How to configure Spectrum so that 'Unresolved Faults' generate on a device rather than the Fault Isolation Application Model
book
Article ID: 187467
calendar_today
Updated On:
Products
CA Spectrum
Issue/Introduction
When all devices in a Fault Domain become unreachable the SpectroSERVER will generate an Unresolved Fault as it is unable to pinpoint the exact cause of the outage.
A 'Fault Domain' is a Group of connected devices. In an ideal world, all your devices would be modeled in the topology showing every connection along the way. In most cases, due to circumstances beyond our control (devices connected through MPLS, another provider
for which we do not have access to discover) we end up with pockets of connected devices.
example: These 4 devices form a fault domain
When this group of connected devices goes down and they are all unreachable the SpectroSERVER is unable to pinpoint an exact cause.

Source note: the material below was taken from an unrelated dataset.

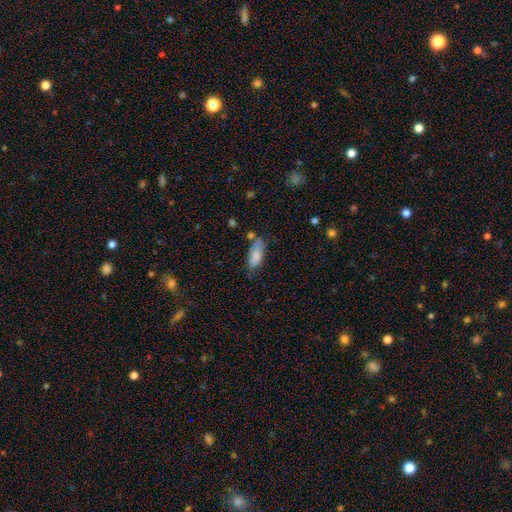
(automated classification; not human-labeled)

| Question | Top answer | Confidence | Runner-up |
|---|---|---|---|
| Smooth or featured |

It could be the Sim35942 that went down or an unmodeled device in the cloud that went down. When this happens the devices are all suppressed and a Critical Unresolved Fault alarm is generated which lists the devices in the fault domain.

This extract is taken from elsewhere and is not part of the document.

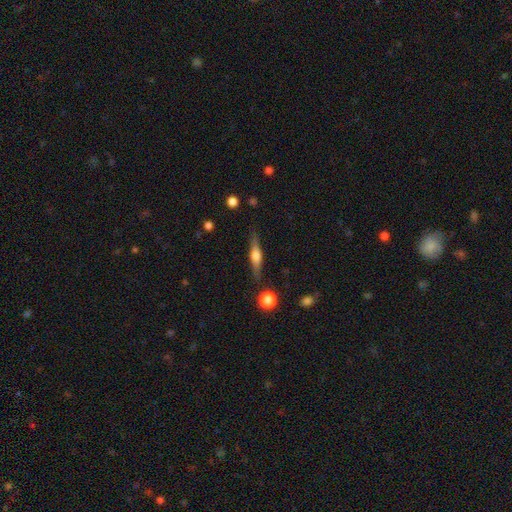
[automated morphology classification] featured or disk 58%, smooth 35%, star or artifact 7%. Down the decision tree: edge-on disk — yes (95%); edge-on bulge — rounded (84%); merging — none (83%).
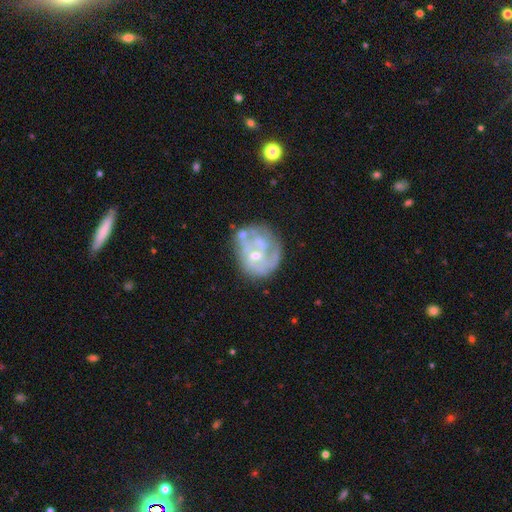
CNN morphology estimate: This appears to be a featured or disk galaxy (71%) with no bar (70%), spiral arms (55%) and a small central bulge (51%). Merging: none (51%).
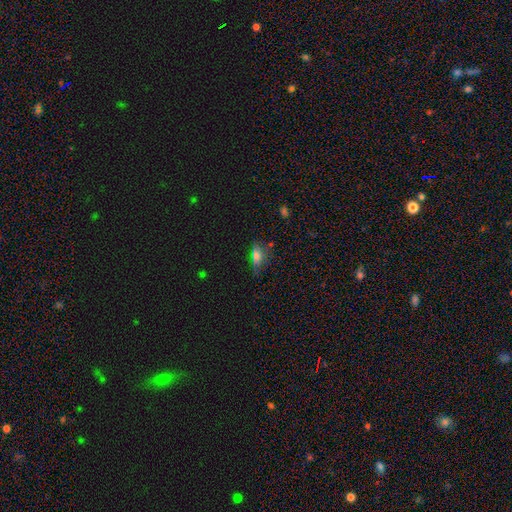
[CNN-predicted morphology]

The Default Behavior is to create the alarm on the Fault Isolation application model.
example: All devices suppressed
We can see the Critical 'Unresolved Fault' alarm is generated on the Fault Isolation Application Model
This can be changed to create the Critical 'Unresolved Fault' Alarm on one of the Devices in the Fault Domain
The Device Chosen will be the one with the highest Criticality attribute value. You can manually select a preferred device and raise the criticality value so it is higher then the other devices in the Fault Domain. If the values are all the same the SpectroSERVER chooses the device with the lowest model handle value.
Scenario:
When Sim35925 is polled and found to not be responding Fault Isolation logic will check its connected neighbors to see if any of them are up. In this case (below) Sim35942 is up and responding. The Sim35925 device will have been found to be the cause and a Critical Device Has Stopped Responding alarm will be generated on it. The remaining two devices behind the Sim35925 device are suppressed as they are unreachable due to Sim35925 being down.
Environment
Release : 22.2, 23.3
Component : Spectrum Core / SpectroSERVER
Resolution
The Critical 'Unresolved Fault' alarm can be configured to generate on a device within the Fault Domain. This is often favorable as it provides a visual indication when looking at the group of devices.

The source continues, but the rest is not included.